*LESETEXT*:
::::::

GIFT SPEIENDE PRIMANERLYRIK

Wir alle kennen Peter Voß, den wortgewaltigen ARD-Vorsitzenden. Peter Voß, den machtbewussten Vorsitzenden des Südwestrundfunks (SWR), den agilen Gestalter der Fusion gleich zweier ARD-Anstalten. Voß, den alerten Ex-Moderator des „heute-journals“ im Zweiten Deutschen Fernsehen. Ein Mann, der Bart trägt und karierte Sakkos. Einer, der vom Karrieremachen nicht nur redete, sondern Karriere macht.

Aber kennen wir auch Peter Voß, den Dichter? Wissen wir, welch empfindsame Seele unter diesem harten Kern schlummert? Haben wir eine Ahnung davon, was es heißt, tagtäglich vor den Mitarbeitern und für die effektenhaschende Öffentlichkeit den knallharten Macher mit „Rambo-Mentalität“ (Stuttgarter Zeitung) spielen zu müssen, wo man doch nicht mehr sein will als ein sensibler Träumer?

Nein, haben wir nicht. Aber nun wissen wir’s. Denn jetzt hat uns Peter Voß alles offenbart und noch viel mehr: Peter Voß: „Zwischen den Kratern. Gedichte“. (Hohenheim-Verlag, 160 Seiten, 29,80 Mark). Geben wir dem Dichter selbst das Wort. Was treibt ihn um? Wo findet er sein Thema? Ist sein Ding der Tage Last und der Seele Pein?

Ganz genau. Sein Singen gilt dem Schönen der Natur, sein Klagen der Eitelkeit der Welt. Er ist ganz bei sich und in allen Dingen. Seinen Blick hat er auf die Fragilität des Lebens gerichtet, den fluchbringenden Fortschritt dialektisch verdammend und begrüßend: „Am Abendhimmel ziehn / kometengleich die Jets / mit rötlich hellem Schweif / dahin. / Fluch der Technik? Gebt / doch zu, daß dies den Himmel / schöner macht“, so sein Gedicht „Kometengleich“. Doch was ist mit der Liebe, die die Poesie beflügelt? „Liebe, die um Worte ringt / ist ein Vogel, der nicht singt / denk ich mir, der sie begehrt / die mich betört, doch nicht erhört (. . .)“ reimt sie sich durch das Werk „Ein Sommertag II“.

::::::

*MATERIAL*:

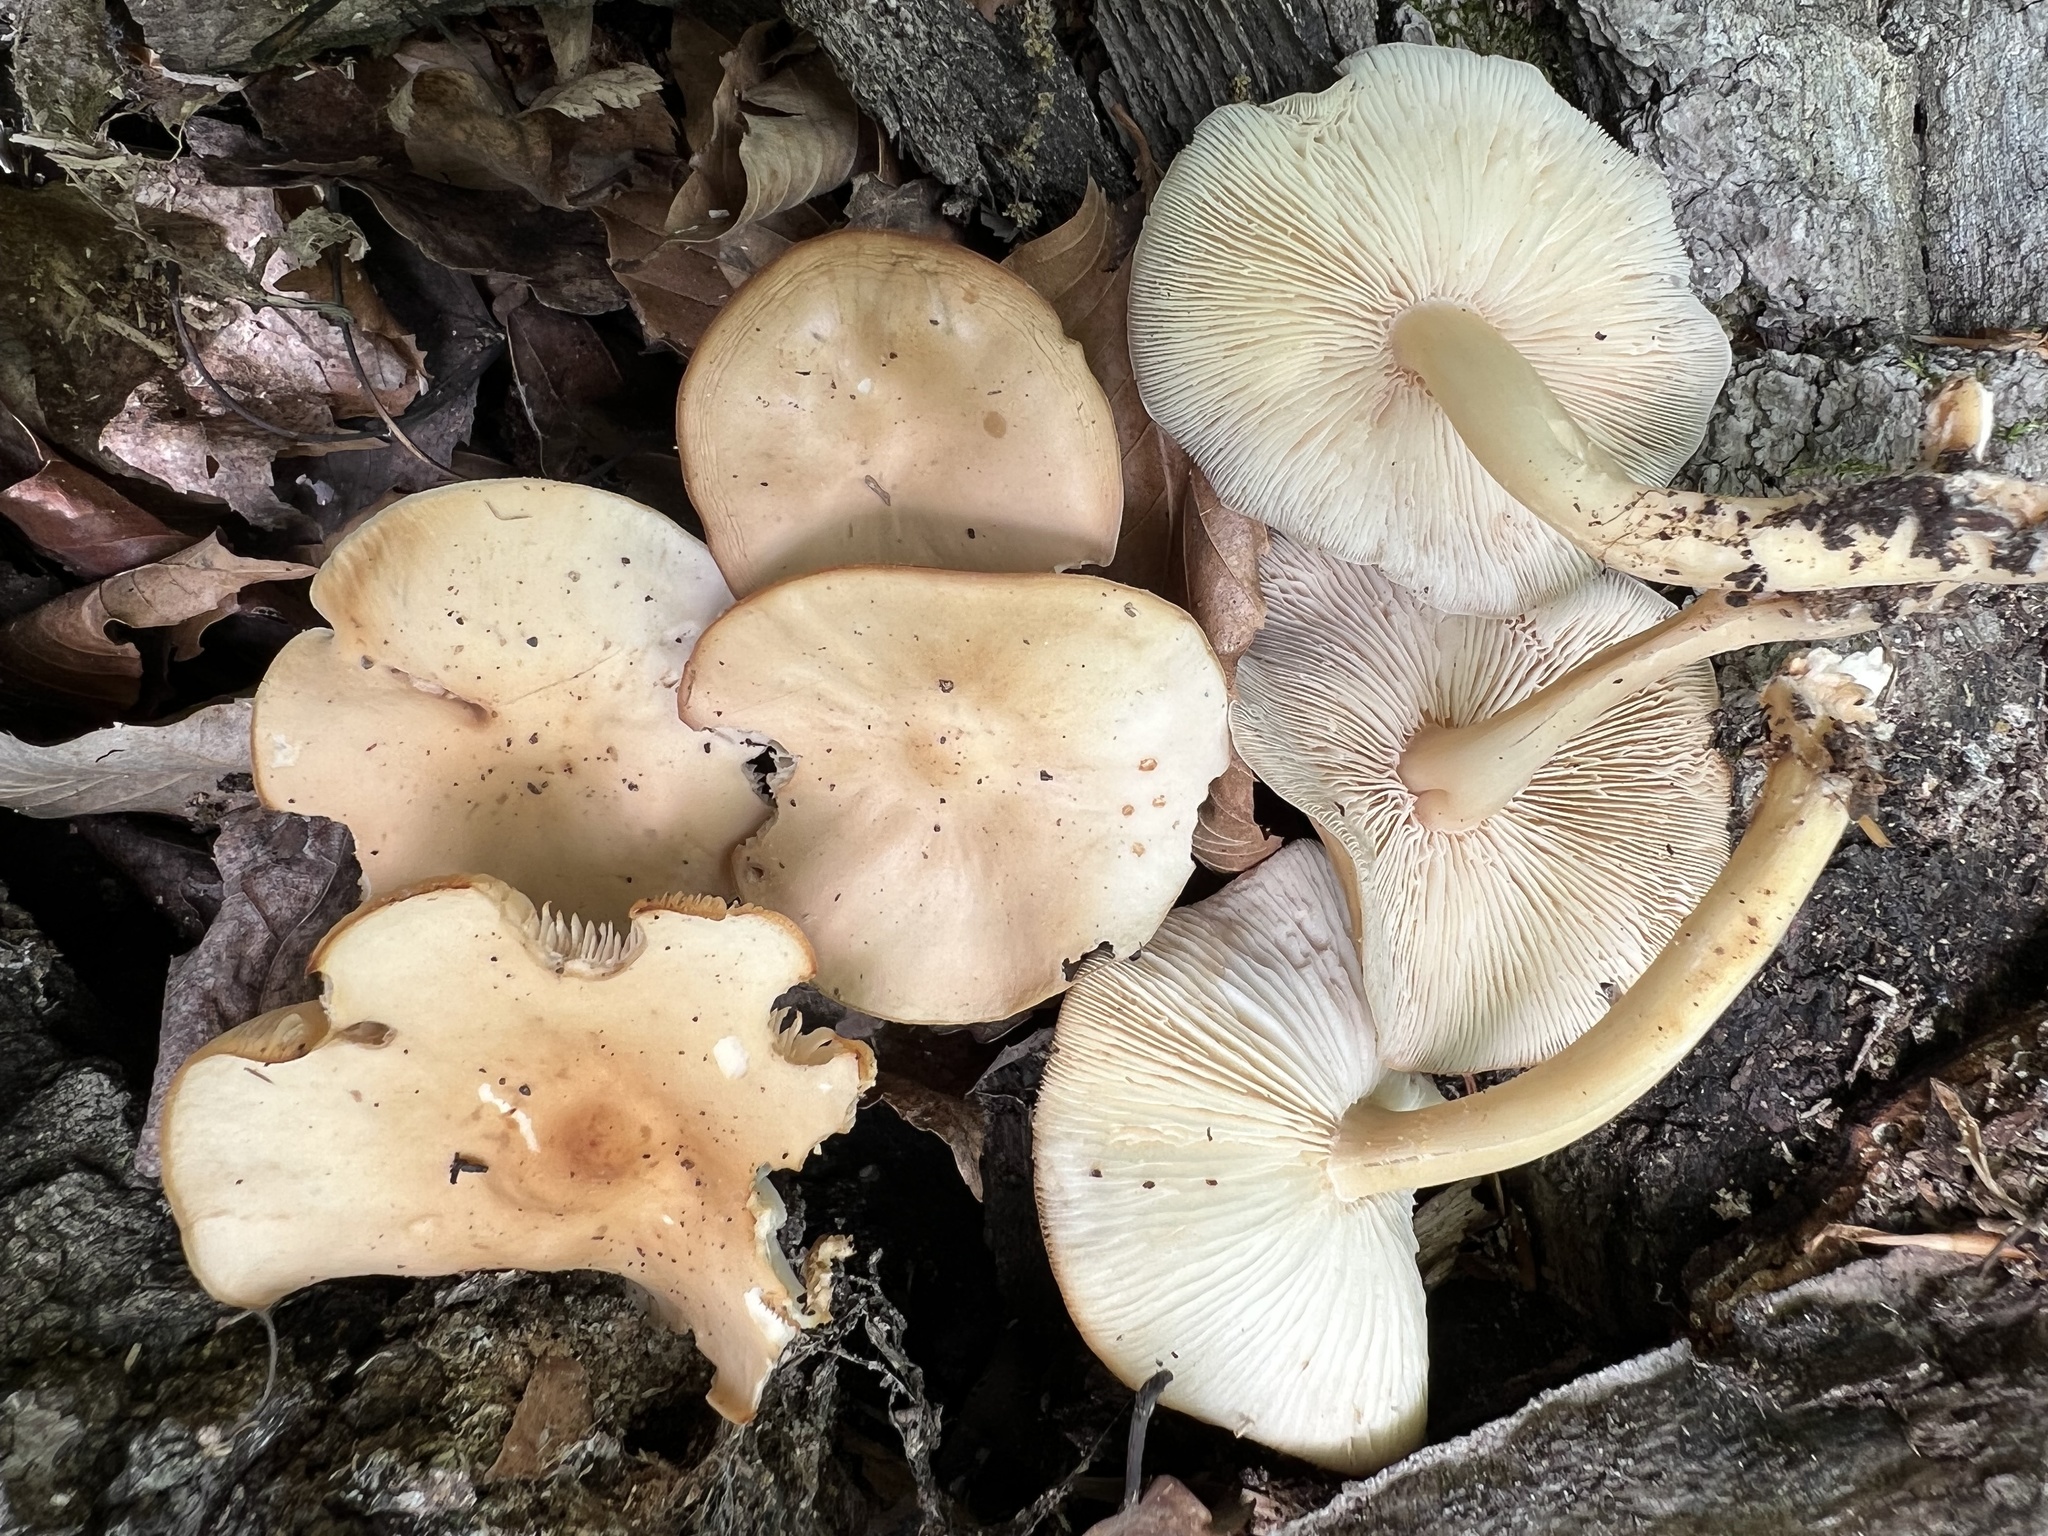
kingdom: Fungi
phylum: Basidiomycota
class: Agaricomycetes
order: Agaricales
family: Omphalotaceae
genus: Gymnopus
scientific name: Gymnopus dryophilus
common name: Penny top
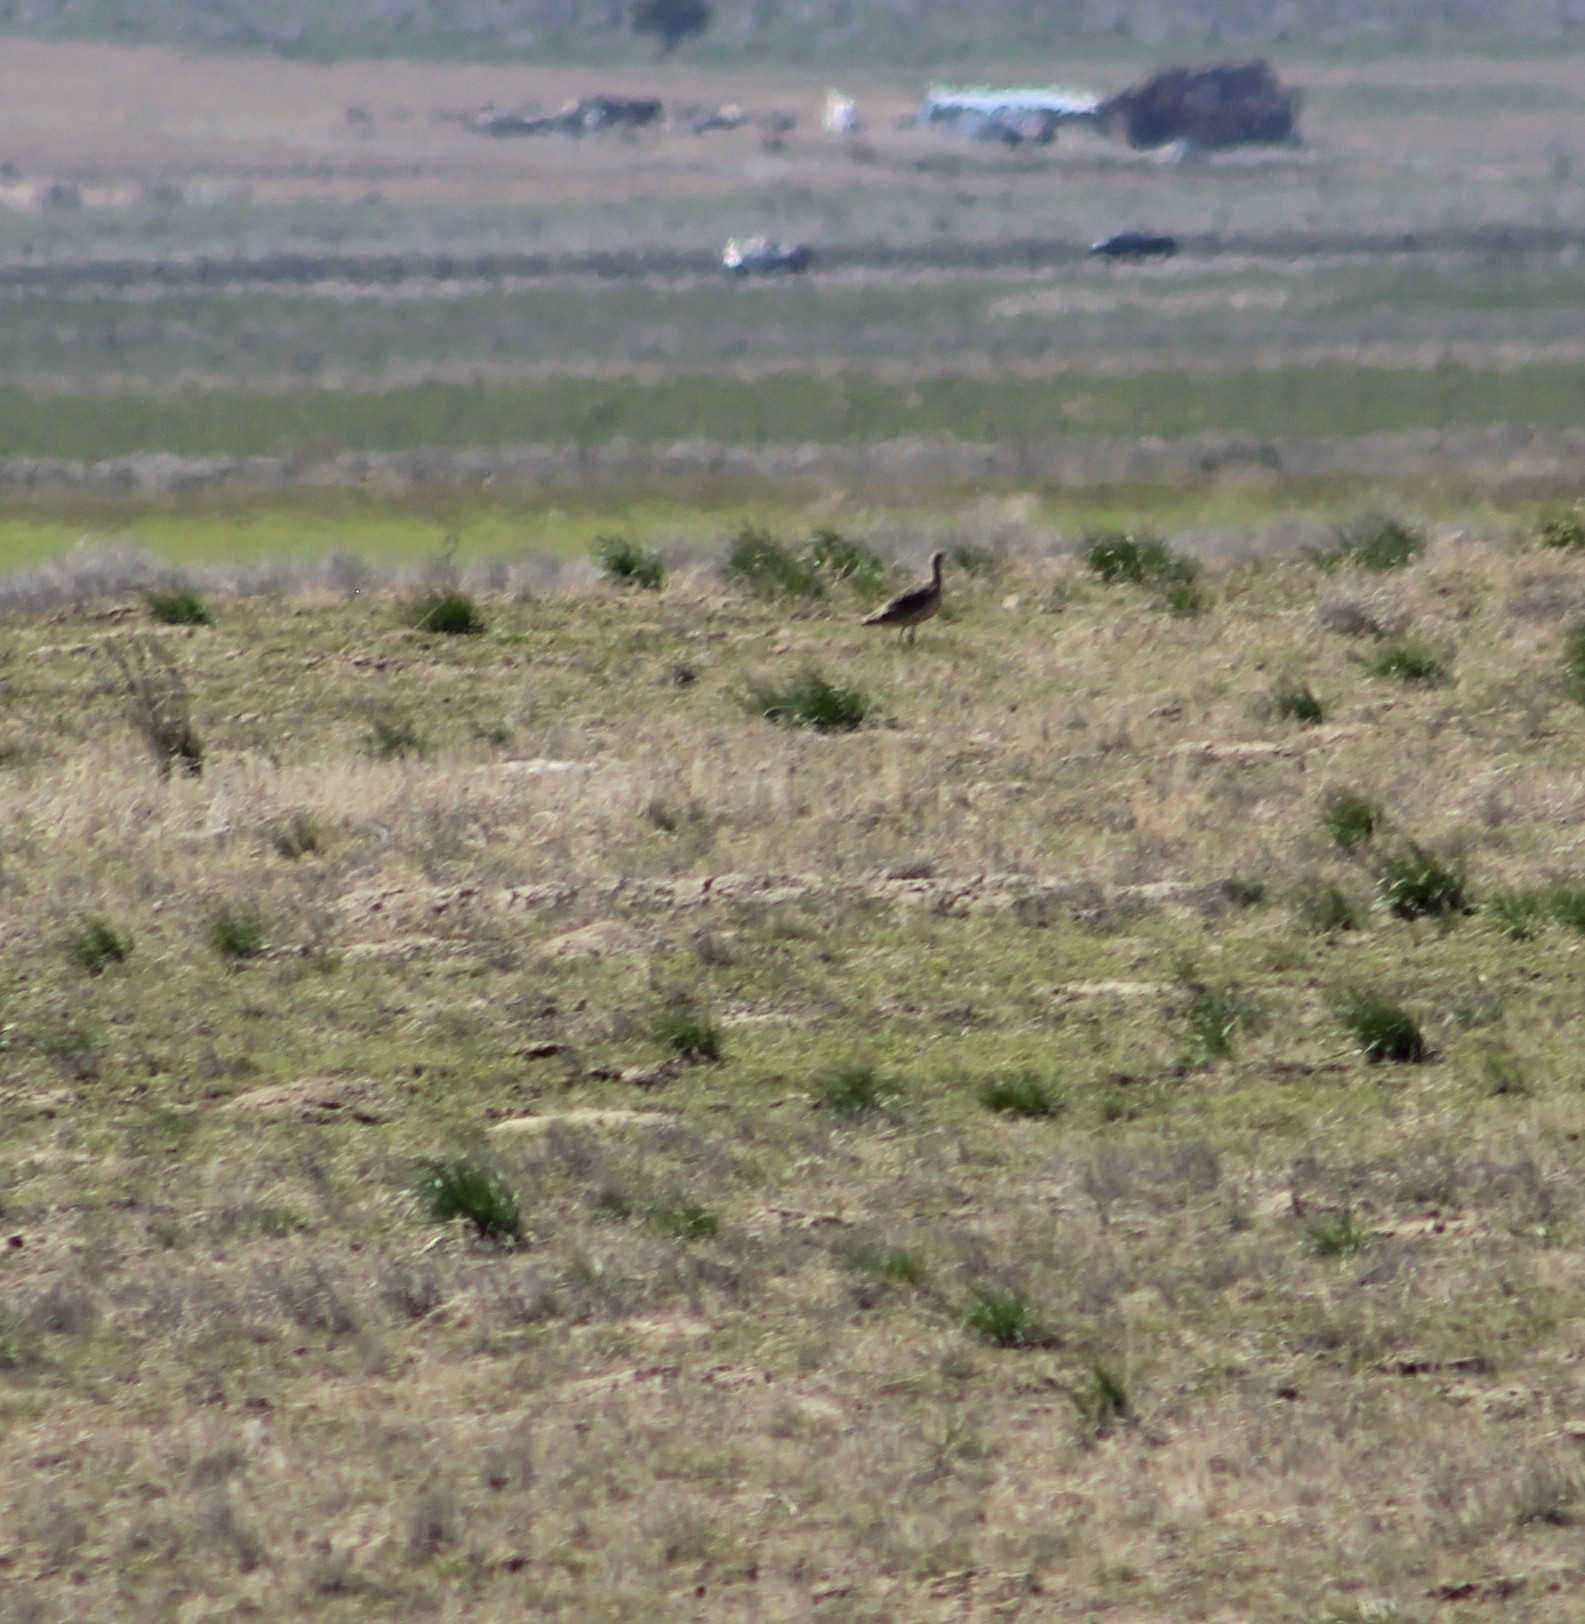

::::::

*ARBEITSAUFTRAG*: Aktualisiere im Lesetext den Abschnitt von "Nein, haben wir" bis einschließlich "der Seele Pein?" und schreibe ihn neu, indem du "160 Seiten" durch "einhundertsechzig Seiten" ersetzt.

*LÖSUNG ZUR AUFGABE*:
Nein, haben wir nicht. Aber nun wissen wir’s. Denn jetzt hat uns Peter Voß alles offenbart und noch viel mehr: Peter Voß: „Zwischen den Kratern. Gedichte“. (Hohenheim-Verlag, einhundertsechzig Seiten, 29,80 Mark). Geben wir dem Dichter selbst das Wort. Was treibt ihn um? Wo findet er sein Thema? Ist sein Ding der Tage Last und der Seele Pein?